Remata denunciando “calumnia y desinformación”, pero en el mismo documento confiesa que la camioneta Infiniti QX50 la compró en septiembre de 2024 por 893,751 pesos, como si casi 900 mil en lujo fueran una anécdota menor en la vida del representante austero.
Lo más divertido: se indigna porque en X el dineros empresario Ricardo Salinas pliego le dijo BMW y él corrige, ofendido, que es Infiniti, Infiniti, no BMW, como si el problema fuera la marca y no el mensaje que manda el legislador que predica contra los privilegios mientras calibran la suspensión de su SUV.
Su nivel de debate es tan profundo que la discusión política se convierte en cata de marcas: “primero busque la información correcta y luego hablamos de cifras”, dice afrentoso, pero la cifra que importa es la del valor de la congruencia, no la de la agencia que le imprimió la factura.

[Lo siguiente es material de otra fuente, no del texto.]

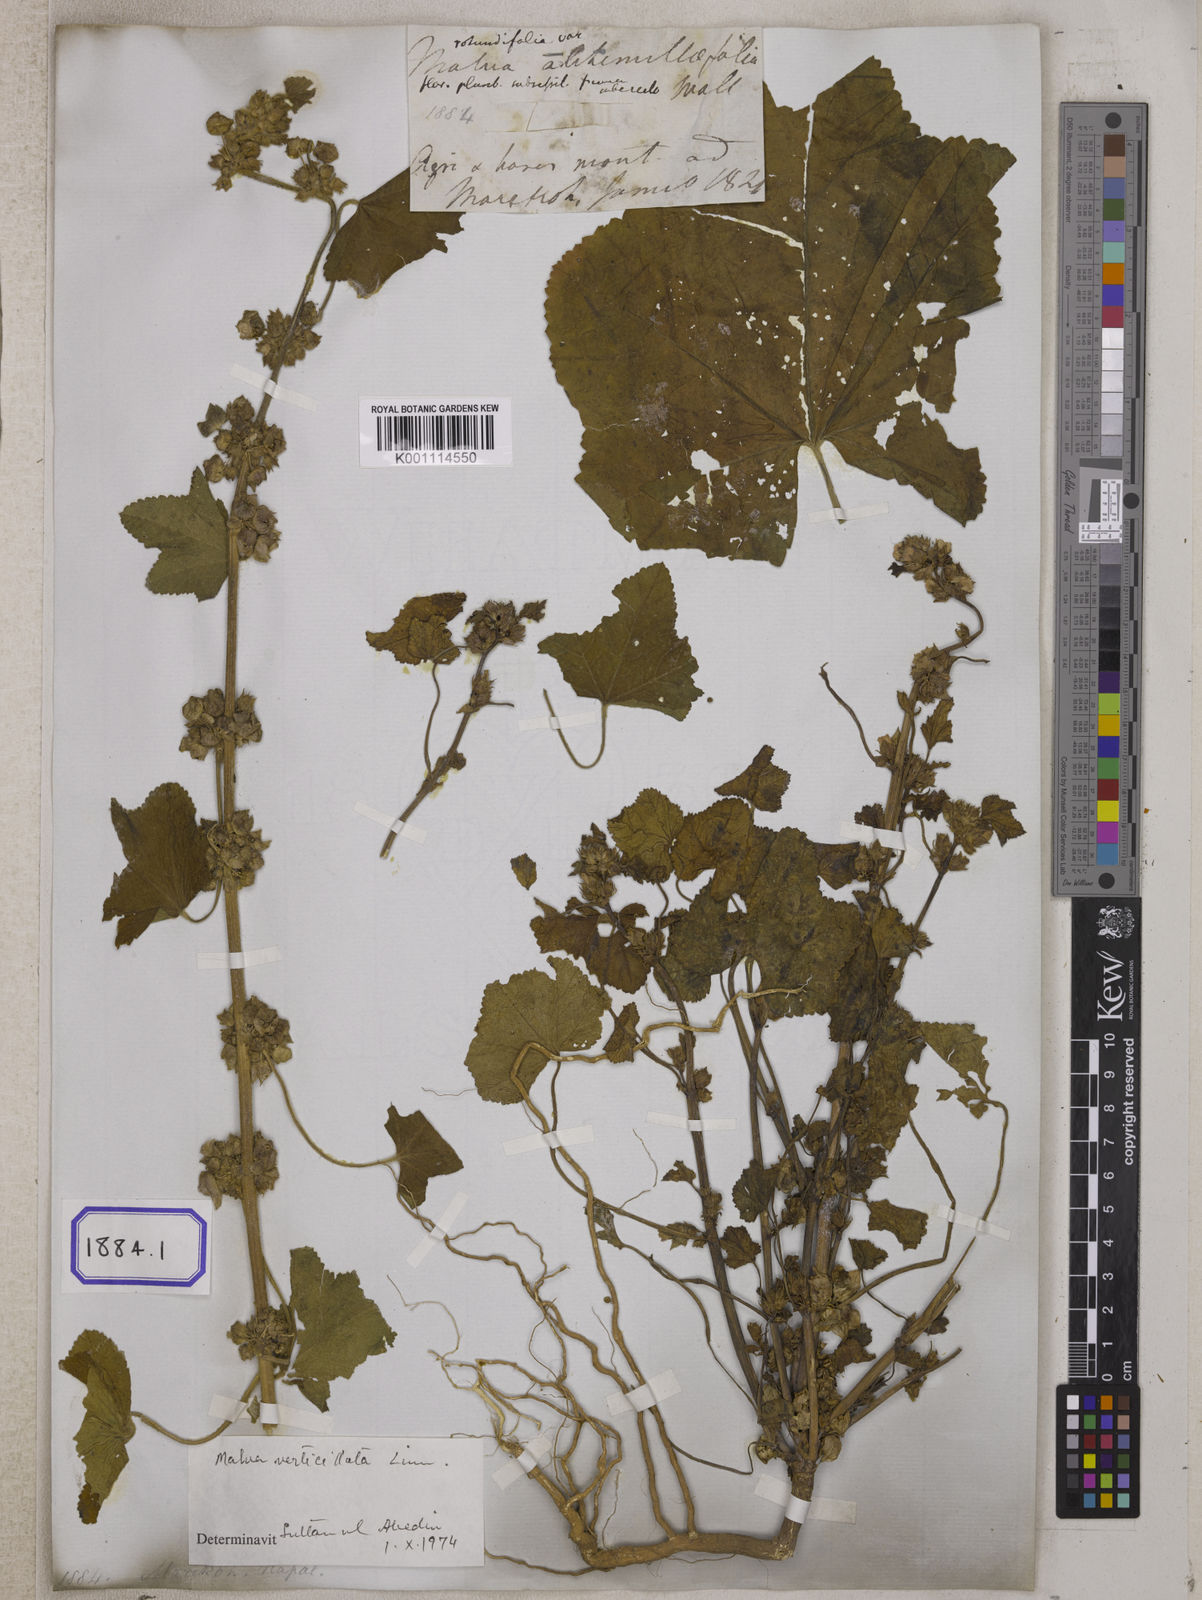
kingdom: Plantae
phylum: Tracheophyta
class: Magnoliopsida
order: Malvales
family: Malvaceae
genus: Malva
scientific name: Malva pusilla
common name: Small mallow
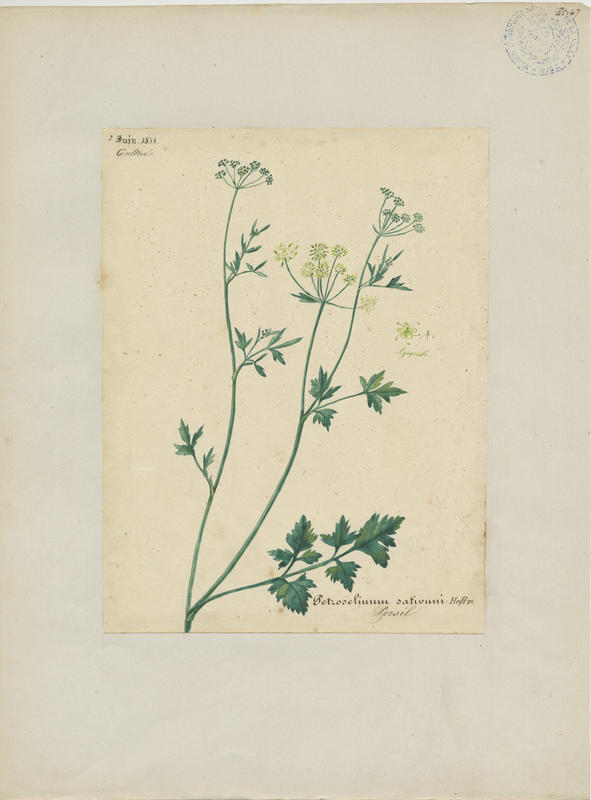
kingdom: Plantae
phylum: Tracheophyta
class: Magnoliopsida
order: Apiales
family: Apiaceae
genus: Petroselinum
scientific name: Petroselinum crispum
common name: Parsley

El reto y la incongruencia
Se puso digno y lanza reto: que comprueben que es deudor alimentario o corrupto y él renuncia a la carrera política; la épica del mártir con factura de Infiniti adjunta, como si la austeridad se midiera en caballos de fuerza.
Luego exige que Salinas pague los 51 mil millones al SAT y condone las deudas de Elektra, mientras él presume una camioneta que cualquiera de sus deudores jamás podría pagar ni en abonos chiquitos, montado en el discurso y en una nave de usura simbólica.
En su tercer “castigo” se pone creativo: le pide que se ponga un collar que diga “la perrita de Trump” y lo suba a redes, mientras él ya montó su propia película: diputado “rebelde”, novia extranjera y camioneta de lujo, todo pagado con la narrativa de la transformación que supuestamente no tiene nada de fifí y que defiende tanto la científica que iba llegar y…nunca llegó.
Al final, Prieto no desmiente la foto ni la camioneta, sólo intenta convertir su propia ostentación en bandera moral: el problema no es que tenga una Infiniti con moño, es que pretenda que esa nave puede pasar como vehículo oficial de la 4T sin que el público note el lujo bajo el discurso.
Y para rematar el cuadro: no es cualquier “camionetita”, es un portento tecnológico vestido de revolución.
La Infiniti QX50 viene cargada de asistencias de manejo, sensores por todos lados, tablero digital y sistemas de seguridad que parecen más diseñados para esquivar la austeridad que para evitar choques.

Tiene motor turbo de alta respuesta, modos de manejo que van del “pobrecito pueblo” al “líder mundial” y una suspensión que hace que cualquier bache se sienta como foro de debate cómodo.
Entre pantallas táctiles, conectividad total y sonido envolvente, la nave está más lista para playlist de reguetón y discursos épicos que para recorrer terracería con la base que dice representar.